PARIS : La perte de contrats avec l'opérateur Orange fait courir le risque d'environ 1 800 licenciements chez l'équipementier Scopelec, a annoncé mercredi à l'AFP le président du conseil de surveillance de cette coopérative spécialisée dans le déploiement des équipements télécoms.
"Aujourd'hui, c'est l'entreprise toute entière qui est menacée de mort" et son modèle de société coopérative, s'est inquiété Alain Tomas. Il en appelle désormais aux pouvoirs publics, afin de "se mettre autour d'une table pour trouver des solutions".
Interpellé sur le sujet, Bercy a indiqué mercredi soir à l'AFP que le Ciri (Comité interministériel de restructuration industrielle) avait été saisi et que son principal rôle serait d'essayer de "transférer le maximum de salariés de Scopelec vers les nouveaux attributaires des contrats perdus par le groupe".
La perte de contrats de sous-traitance avec Orange, son partenaire historique et son principal client, est en effet à l'origine de la crise puisque le groupe a perdu au passage 40% de son chiffre d'affaires, estimé à 475 millions d'euros en 2021.
"L'autre sujet à traiter est de voir si Scopelec peut trouver un modèle rentable avec moins d'activité et moins de salariés, d'ici la fin février", date du transfert effectif des lots perdus aux nouveaux attributaires, souligne-t-on à Bercy.
Implanté sur plus de 90 sites en France, Scopelec, qui compte quelque 3 600 salariés, reste l'un des six partenaires "majeurs" retenus par Orange malgré la perte de ces contrats, à l'issue d'un appel d'offres lancé début 2021.
"Après plusieurs avertissements ces dernières années, la qualité des prestations proposées par certains prestataires actuels, dont Scopelec qui a reçu plusieurs dizaines de mises en demeure en raison de manquements sur certains territoires, a conduit Orange à revoir l'attribution des zones confiées à chacun", avait expliqué en décembre l'ex-France Télécom, dont l'État est le premier actionnaire.
"La remise en cause d'un prestataire sur un territoire n'impacte en rien l'emploi local", avait ajouté le groupe, qui comptabilise environ 14 000 personnes employées au total sur ces activités de sous-traitance.
Les contrats perdus par Scopelec sont allés aux sociétés Solution 30 en Occitanie, Spie dans les Pays de la Loire, Sade en Bourgogne-Franche-Comté, ainsi que Vinci et Constructel.
De son côté, Sogetrel, spécialisé dans la fibre et les réseaux très haut débit, a perdu fin 2021 le marché d'Orange dans le Nord et les Pays de la Loire, et gagné des marchés notamment dans le Sud et le Sud-Ouest à compter de fin mars.

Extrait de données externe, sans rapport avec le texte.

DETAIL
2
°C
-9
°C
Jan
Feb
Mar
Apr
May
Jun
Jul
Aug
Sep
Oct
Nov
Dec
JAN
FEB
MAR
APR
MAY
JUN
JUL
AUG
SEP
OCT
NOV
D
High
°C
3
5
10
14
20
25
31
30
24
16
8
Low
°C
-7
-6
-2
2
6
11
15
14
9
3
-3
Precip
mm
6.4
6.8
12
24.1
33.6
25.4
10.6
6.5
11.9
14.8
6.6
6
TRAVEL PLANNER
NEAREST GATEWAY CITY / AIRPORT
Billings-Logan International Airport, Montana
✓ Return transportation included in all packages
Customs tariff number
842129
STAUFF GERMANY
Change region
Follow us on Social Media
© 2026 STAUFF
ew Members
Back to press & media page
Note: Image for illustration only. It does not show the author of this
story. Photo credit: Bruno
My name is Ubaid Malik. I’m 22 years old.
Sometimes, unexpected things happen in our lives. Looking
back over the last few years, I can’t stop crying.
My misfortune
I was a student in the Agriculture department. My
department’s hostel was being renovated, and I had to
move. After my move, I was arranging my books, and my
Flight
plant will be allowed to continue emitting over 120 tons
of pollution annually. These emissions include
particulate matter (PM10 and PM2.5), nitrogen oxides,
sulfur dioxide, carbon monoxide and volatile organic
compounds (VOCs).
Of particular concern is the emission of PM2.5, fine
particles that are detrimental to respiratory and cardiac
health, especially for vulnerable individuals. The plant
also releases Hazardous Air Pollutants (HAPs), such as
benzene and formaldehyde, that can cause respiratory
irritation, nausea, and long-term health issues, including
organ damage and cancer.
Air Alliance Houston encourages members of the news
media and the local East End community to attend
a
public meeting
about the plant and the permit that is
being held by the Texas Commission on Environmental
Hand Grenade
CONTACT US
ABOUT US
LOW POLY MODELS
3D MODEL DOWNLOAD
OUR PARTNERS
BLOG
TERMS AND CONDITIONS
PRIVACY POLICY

Ses salariés de l'équipementier ont entamé une grève lundi, pour protester contre les mutations imposées à 600 employés dans le Nord, en Haute-Marne, en Champagne-Ardennes, en Normandie et dans les Pays de la Loire, selon Teddy Stevance, représentant syndical au CSE.
La direction souhaite envoyer nombre de ces salariés vers l'Occitanie ou l'Aquitaine, menaçant de licenciement les réfractaires, selon ce syndicaliste CGT.
"Le problème, c'est que la clause de mobilité est la même du cadre jusqu'à l'ouvrier", a expliqué M. Stevance. "On n'a pas les mêmes revenus, pas le même salaire. Un ouvrier qui touche 1 200 ou 1 300 euros, quand on voit les prix des loyers dans le sud, ce n'est pas possible."
La direction a indiqué mercredi à l'AFP avoir "instauré un dialogue social" dès novembre, et proposé des formations, une soixantaine de postes locaux, et plusieurs centaines de postes dans d'autres régions, sur lesquels "une centaine de collaborateurs se sont positionnés".
Le président de la Communauté d'agglomération Hénin-Carvin, Christophe Pilch, a évoqué la possibilité de transférer certains postes au concurrent de Sogetrel ayant remporté l'appel d'offres d'Orange.
Il a appelé la direction à la "discussion" sur la mise en place d'un plan de sauvegarde de l'emploi, pour mieux accompagner les salariés qui devront être licenciés.